L’etichetta più scontata che si appiccica come marchio d’infamia a Giorgia Meloni è la solita, sempre quella: “fascista”. Nelle file degli ex Msi ed ex An di certo l’antifascismo non è un valore assoluto, ma lo spauracchio del fascismo eterno è ormai un’arma scarica, dato che, stando ai sondaggi, Fratelli d’Italia viene dato stabilmente come primo partito. Difficile considerare fascisti qualche milione di persone. Subito in seconda posizione, secondo il luogo comune per cui vivremmo sotto la sferza del millenario patriarcato, è che la Meloni sarebbe a capo di una forza erede del bieco maschilismo tipico della destra. La tesi viene rispolverata da Paolo Berizzi, il naso da tartufi neofasci, su Repubblica del 7 agosto (“Meloni, la leader di un partito a impronta maschilista”).
Le argomentazioni di Berizzi sono sostanzialmente due. La prima: le donne in prima fila in FdI - ovviamente “nere”, legate al retaggio del Ventennio eccetera eccetera - sarebbero in realtà di seconda fila. Non conterebbero niente, o quasi. Si citano Daniela Santanchè, presentata come anti-immigrati (che scoop), Deborah Dell’Acqua (milanese, proveniente da “Fare fronte” di Roberto Jonghi Lavarini, in realtà criticissimo con il partito meloniano, troppo moderato ai suoi occhi), la deputata Paola Frassinetti (ex Fronte della Gioventù: embè?), l’assessora regionale veneta Elena Donazzan (nota fuori dal Veneto per canticchiare “Faccetta nera” in radio), la giovane parlamentare Augusta Montaruli (ex Azione Giovani: e quindi?), la consigliera regionale in Lazio Chiara Colosimo (ex cubista, sottolineatura scopertamente classista). Ora, detto che nella visibilità mediatica (Santanchè) o nei loro territori (Donazzan su tutte) un qualche peso possono avercelo e ce l’hanno, è un dato di fatto che, a parte Fratelli d’Italia, degli altri partiti, di centro, di destra e anche di sinistra, eccettuato per quella parte dei Radicali che si riconosce in Emma Bonino, attualmente non ce n’è nemmeno uno di importante che abbia come segretaria - quindi non in prima, in primissima fila - una donna. Nel Partito Democratico c’è una vicesegretaria donna (Irene Tinagli, già montiana, e occorre risalire a Rosi Bindi per riesumare una figura femminile di nota), nel microcosmo di sinistra una Laura Boldrini è finita quasi nel dimenticatoio, dalle parti di Matteo Renzi si ricorda una Maria Elena Boschi seconda o terza nel famoso “giglio magico”, finendo con la Lega dove generale e colonnelli sono tutti maschi e tralasciando per carità di patria Forza Italia, da sempre proiezione dell’ego machista di Silvio Berlusconi (ma da cui, paradossalmente, sono uscite una Mariastella Gelmini e una Mara Carfagna che, al netto dei recenti posizionamenti, una loro personalità l’hanno fatta valere).

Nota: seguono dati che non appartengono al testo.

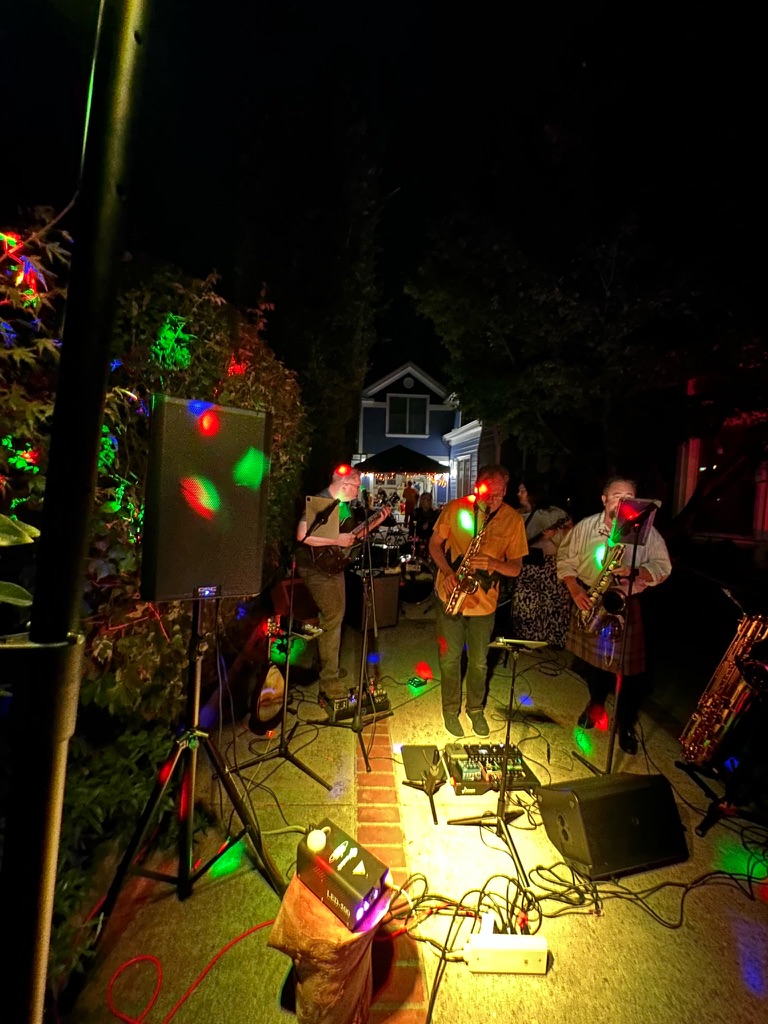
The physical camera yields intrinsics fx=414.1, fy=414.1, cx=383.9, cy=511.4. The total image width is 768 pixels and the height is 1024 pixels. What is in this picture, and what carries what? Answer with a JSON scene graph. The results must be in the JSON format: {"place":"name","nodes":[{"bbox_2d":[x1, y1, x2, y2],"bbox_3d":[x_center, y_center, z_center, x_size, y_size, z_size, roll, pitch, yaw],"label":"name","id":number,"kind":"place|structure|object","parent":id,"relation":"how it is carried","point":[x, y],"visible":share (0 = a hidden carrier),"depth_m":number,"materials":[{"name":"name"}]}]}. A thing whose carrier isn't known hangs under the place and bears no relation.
{"place":"outdoors","nodes":[
{"label":"outdoors","id":0,"kind":"place"},
{"bbox_2d":[0,0,767,391],"label":"sky","id":1,"kind":"structure","parent":0,"point":[429,9],"materials":[{"name":"black"}]},
{"bbox_2d":[59,595,767,1023],"label":"pavement","id":2,"kind":"structure","parent":0,"point":[309,754],"materials":[{"name":"concrete"}]},
{"bbox_2d":[0,1,150,1023],"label":"pole","id":3,"kind":"object","parent":2,"relation":"on","point":[100,392],"visible":0.99,"depth_m":0.62,"materials":[{"name":"black metal"}]},
{"bbox_2d":[88,598,284,950],"bbox_3d":[-0.790,0.946,1.697,0.639,1.337,0.642,2,4,-2],"label":"speaker stand","id":4,"kind":"object","parent":2,"relation":"on","point":[190,734],"visible":0.97,"depth_m":1.68,"materials":[{"name":"black metal"}]},
{"bbox_2d":[142,395,272,602],"bbox_3d":[-0.702,-0.044,1.619,0.463,0.707,0.426,-1,5,-38],"label":"loudspeaker","id":5,"kind":"object","parent":4,"relation":"on","point":[195,569],"visible":0.97,"depth_m":1.44,"materials":[{"name":"black"}]},
{"bbox_2d":[100,919,275,1023],"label":"red cable","id":6,"kind":"object","parent":2,"relation":"on","point":[174,1010],"visible":0.94,"depth_m":1.39,"materials":[{"name":"plastic"}]},
{"bbox_2d":[248,615,288,734],"bbox_3d":[-0.795,1.120,2.908,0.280,0.794,0.427,2,4,-2],"label":"guitar","id":7,"kind":"object","parent":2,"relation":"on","point":[269,715],"visible":0.79,"depth_m":2.83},
{"bbox_2d":[236,497,333,788],"bbox_3d":[-0.597,0.722,2.471,0.599,1.578,0.611,2,4,-2],"label":"music stand","id":8,"kind":"object","parent":2,"relation":"on","point":[285,698],"visible":0.98,"depth_m":2.48,"materials":[{"name":"black metal"}]},
{"bbox_2d":[303,494,341,541],"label":"tablet","id":9,"kind":"object","parent":8,"relation":"on","point":[315,504],"visible":0.83,"depth_m":2.64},
{"bbox_2d":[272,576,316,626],"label":"guitar amplifier","id":10,"kind":"object","parent":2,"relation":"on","point":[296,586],"visible":0.57,"depth_m":4.09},
{"bbox_2d":[266,873,386,1023],"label":"sack","id":11,"kind":"object","parent":2,"relation":"on","point":[285,908],"visible":0.75,"depth_m":1.23,"materials":[{"name":"brown fabric"}]},
{"bbox_2d":[294,820,389,929],"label":"stage light","id":12,"kind":"object","parent":11,"relation":"on","point":[372,891],"visible":0.95,"depth_m":1.29,"materials":[{"name":"black metal"}]},
{"bbox_2d":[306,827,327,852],"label":"knob","id":13,"kind":"object","parent":12,"relation":"on","point":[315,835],"visible":0.99,"depth_m":1.28,"materials":[{"name":"white"}]},
{"bbox_2d":[294,463,379,701],"bbox_3d":[-0.378,0.516,3.512,0.695,1.838,0.769,5,5,39],"label":"man","id":14,"kind":"object","parent":2,"relation":"on","point":[319,588],"visible":0.85,"depth_m":3.33},
{"bbox_2d":[308,505,391,573],"bbox_3d":[-0.291,0.255,3.734,0.729,0.539,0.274,-1,5,-40],"label":"electric guitar","id":15,"kind":"object","parent":14,"relation":"in","point":[328,564],"visible":0.83,"depth_m":3.57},
{"bbox_2d":[310,497,395,769],"bbox_3d":[-0.182,0.721,2.815,0.606,1.644,0.630,2,4,-2],"label":"microphone stand","id":16,"kind":"object","parent":2,"relation":"on","point":[361,745],"visible":0.99,"depth_m":2.81,"materials":[{"name":"black metal"}]},
{"bbox_2d":[323,681,388,723],"bbox_3d":[-0.211,1.391,3.107,0.491,0.186,0.435,0,4,-31],"label":"pedalboard","id":17,"kind":"object","parent":2,"relation":"on","point":[353,704],"visible":0.77,"depth_m":3.01,"materials":[{"name":"black metal"}]},
{"bbox_2d":[346,570,400,628],"bbox_3d":[-0.155,1.031,5.121,0.524,0.636,0.517,-1,4,-34],"label":"guitar amplifier","id":18,"kind":"object","parent":2,"relation":"on","point":[393,592],"visible":0.84,"depth_m":4.92,"materials":[{"name":"black"}]},
{"bbox_2d":[354,723,430,1023],"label":"brick strip","id":19,"kind":"object","parent":2,"relation":"in","point":[414,962],"visible":0.65,"depth_m":1.73,"materials":[{"name":"red brick"}]},
{"bbox_2d":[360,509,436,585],"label":"drum kit","id":20,"kind":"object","parent":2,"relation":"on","point":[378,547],"visible":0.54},
{"bbox_2d":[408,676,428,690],"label":"effects pedal","id":21,"kind":"object","parent":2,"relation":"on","point":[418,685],"visible":0.96,"depth_m":3.47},
{"bbox_2d":[401,741,445,825],"bbox_3d":[0.235,1.450,2.248,0.320,0.271,0.406,2,4,-2],"label":"stand","id":22,"kind":"object","parent":2,"relation":"on","point":[416,760],"visible":0.95,"depth_m":2.24,"materials":[{"name":"black metal"}]},
{"bbox_2d":[430,465,526,739],"bbox_3d":[0.652,0.594,3.003,0.585,1.853,0.704,2,4,-2],"label":"man","id":23,"kind":"object","parent":2,"relation":"on","point":[509,517],"visible":0.95,"depth_m":2.91},
{"bbox_2d":[444,509,491,615],"bbox_3d":[0.626,0.412,3.017,0.269,0.772,0.369,2,4,-2],"label":"saxophone","id":24,"kind":"object","parent":23,"relation":"in","point":[465,584],"visible":0.91,"depth_m":2.97,"materials":[{"name":"gold metal"}]},
{"bbox_2d":[443,741,538,796],"bbox_3d":[0.591,1.453,2.387,0.511,0.135,0.476,2,4,-2],"label":"pedalboard","id":25,"kind":"object","parent":2,"relation":"on","point":[465,775],"visible":0.78,"depth_m":2.33,"materials":[{"name":"black metal"}]},
{"bbox_2d":[393,868,596,1023],"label":"cable bundle","id":26,"kind":"object","parent":2,"relation":"on","point":[480,900],"visible":0.86,"depth_m":1.58,"materials":[{"name":"black plastic"}]},
{"bbox_2d":[449,637,545,890],"bbox_3d":[0.604,1.136,2.037,0.499,1.005,0.521,2,4,-2],"label":"music stand","id":27,"kind":"object","parent":2,"relation":"on","point":[501,797],"visible":0.99,"depth_m":2.04,"materials":[{"name":"black metal"}]},
{"bbox_2d":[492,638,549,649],"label":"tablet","id":28,"kind":"object","parent":27,"relation":"on","point":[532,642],"visible":0.95,"depth_m":2.06,"materials":[{"name":"metal"}]},
{"bbox_2d":[463,932,549,974],"bbox_3d":[0.419,1.541,1.455,0.315,0.091,0.088,2,4,-2],"label":"power strip","id":29,"kind":"object","parent":2,"relation":"on","point":[505,949],"visible":0.94,"depth_m":1.43,"materials":[{"name":"white plastic"}]},
{"bbox_2d":[510,481,572,646],"bbox_3d":[1.683,0.521,4.485,0.673,1.735,0.688,2,4,-2],"label":"woman","id":30,"kind":"object","parent":2,"relation":"on","point":[515,614],"visible":0.74,"depth_m":4.34},
{"bbox_2d":[527,516,570,555],"bbox_3d":[1.775,0.285,4.565,0.501,0.387,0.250,2,4,-2],"label":"guitar","id":31,"kind":"object","parent":30,"relation":"in","point":[532,541],"visible":0.69,"depth_m":4.52,"materials":[{"name":"black plastic"}]},
{"bbox_2d":[534,771,688,879],"bbox_3d":[1.063,1.411,1.989,0.592,0.339,0.382,1,4,-16],"label":"stage monitor","id":32,"kind":"object","parent":2,"relation":"on","point":[634,792],"visible":0.99,"depth_m":1.85,"materials":[{"name":"black plastic"}]},
{"bbox_2d":[571,500,657,773],"bbox_3d":[1.392,0.743,2.463,0.512,1.650,0.532,2,4,-2],"label":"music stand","id":33,"kind":"object","parent":2,"relation":"on","point":[642,517],"visible":0.87,"depth_m":2.46,"materials":[{"name":"black metal"}]},
{"bbox_2d":[615,498,657,544],"bbox_3d":[1.457,0.043,2.423,0.240,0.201,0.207,2,4,-2],"label":"tablet","id":34,"kind":"object","parent":33,"relation":"on","point":[631,508],"visible":0.72,"depth_m":2.42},
{"bbox_2d":[558,477,673,754],"bbox_3d":[1.577,0.653,2.871,0.531,1.752,0.702,2,4,-2],"label":"man","id":35,"kind":"object","parent":2,"relation":"on","point":[625,485],"visible":0.78,"depth_m":2.78},
{"bbox_2d":[576,536,632,630],"bbox_3d":[1.542,0.514,2.897,0.251,0.640,0.386,2,4,-2],"label":"saxophone","id":36,"kind":"object","parent":35,"relation":"in","point":[604,571],"visible":0.84,"depth_m":2.86,"materials":[{"name":"gold metal"}]},
{"bbox_2d":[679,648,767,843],"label":"stand","id":37,"kind":"object","parent":2,"relation":"on","point":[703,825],"visible":0.81,"depth_m":2.20,"materials":[{"name":"black metal"}]},
{"bbox_2d":[679,610,767,763],"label":"saxophone","id":38,"kind":"object","parent":37,"relation":"on","point":[733,698],"visible":0.96,"depth_m":2.38,"materials":[{"name":"gold metal"}]},
{"bbox_2d":[356,361,502,511],"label":"house","id":39,"kind":"structure","parent":0,"point":[444,457],"depth_m":15.31,"materials":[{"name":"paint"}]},
{"bbox_2d":[386,393,428,437],"bbox_3d":[0.846,-3.608,15.389,1.622,1.762,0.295,2,4,-2],"label":"window","id":40,"kind":"structure","parent":39,"relation":"in","point":[408,405],"depth_m":15.41,"materials":[{"name":"white"}]},
{"bbox_2d":[454,455,473,499],"bbox_3d":[2.340,-0.796,11.928,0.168,1.709,1.413,2,4,-2],"label":"window","id":41,"kind":"structure","parent":39,"relation":"in","point":[465,474],"depth_m":12.01,"materials":[{"name":"white"}]},
{"bbox_2d":[672,369,767,550],"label":"building","id":42,"kind":"structure","parent":0,"point":[684,463],"depth_m":7.55,"materials":[{"name":"red"}]},
{"bbox_2d":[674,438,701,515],"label":"window","id":43,"kind":"structure","parent":42,"relation":"in","point":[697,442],"depth_m":7.00,"materials":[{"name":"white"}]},
{"label":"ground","id":44,"kind":"structure","parent":0},
{"bbox_2d":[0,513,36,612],"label":"plant","id":45,"kind":"object","parent":44,"relation":"on","point":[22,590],"visible":0.87,"depth_m":0.98,"materials":[{"name":"green plant"}]},
{"bbox_2d":[0,212,310,969],"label":"hedge","id":46,"kind":"object","parent":44,"relation":"on","point":[209,295],"visible":0.55,"depth_m":1.91,"materials":[{"name":"green plant"}]},
{"bbox_2d":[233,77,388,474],"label":"tree","id":47,"kind":"object","parent":44,"relation":"on","point":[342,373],"visible":0.8,"depth_m":8.71,"materials":[{"name":"plant"}]},
{"bbox_2d":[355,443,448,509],"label":"canopy tent","id":48,"kind":"object","parent":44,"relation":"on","point":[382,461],"visible":0.7,"depth_m":10.91,"materials":[{"name":"black fabric"}]},
{"bbox_2d":[362,471,449,485],"bbox_3d":[0.445,-1.040,12.359,2.981,0.566,0.843,2,4,-2],"label":"string lights","id":49,"kind":"object","parent":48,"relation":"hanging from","point":[435,478],"visible":0.54,"depth_m":12.28},
{"bbox_2d":[402,480,418,528],"bbox_3d":[0.721,-0.026,11.275,0.502,1.666,0.490,-1,5,-41],"label":"person","id":50,"kind":"object","parent":44,"relation":"on","point":[410,491],"visible":0.86,"depth_m":11.12},
{"bbox_2d":[413,492,435,549],"bbox_3d":[0.860,0.316,8.633,0.563,1.428,0.593,1,4,-15],"label":"person","id":51,"kind":"object","parent":44,"relation":"on","point":[425,510],"visible":0.72,"depth_m":8.59},
{"bbox_2d":[407,176,766,499],"bbox_3d":[4.025,-2.634,7.509,6.834,7.682,6.452,4,4,37],"label":"tree","id":52,"kind":"object","parent":44,"relation":"on","point":[509,347],"visible":0.96,"depth_m":6.02,"materials":[{"name":"green plant"}]}
]}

Il secondo argomento è un vero boomerang, e Berizzi nel suo articolo lo lascia esporre da Alessandra Kersevan, storica ed editrice. Dapprima, l’inevitabile constatazione: anche fra quei maschilisti destrorsi di Fratelli d’Italia le barriere culturali sono cadute, visto che la Meloni è la “capa”. Poi, l’autogoal: “l’essere donna, di per sé, non è garanzia di buon governo”. Basti tornare con la memoria, per fare due esempi, a Margareth Thatcher, la Lady di ferro, o a Condoleeza Rice, la guerrafondaia neocon (fra l’altro nera, quindi teoricamente anti-razzista, e ci sarebbe da aggiungere Madeleine Albright, democratica bombardatrice seriale, nonchè la stessa Bonino, tifosa delle guerre d’esportazione democratica). Oh bella, amici liberal: ma allora le quote rosa da imporre un po’ ovunque, battaglia di civiltà imprescindibile per chi abbia a cuore la condizione della donna, non saranno mica una forzatura che rischia di anteporre il genere sessuale alla sostanza delle idee e dei fatti? Sì, insomma, sarà mica una cazzata? Perché se è indubbio che il potere è prevalentemente in pugno a una congrega cripto-omosessuale di maschietti testosteronici, è vero anche che non è per niente detto che le donne rivelino, giunte a un certo livello, una sensibilità tanto differente da quella maschile. Non lo diciamo noi. Lo dice la Kersevan, e attraverso di lei Berizzi. Ma tu guarda dove si infila a volte il maschilismo: persino fra gli anti-maschilisti da campagna elettorale.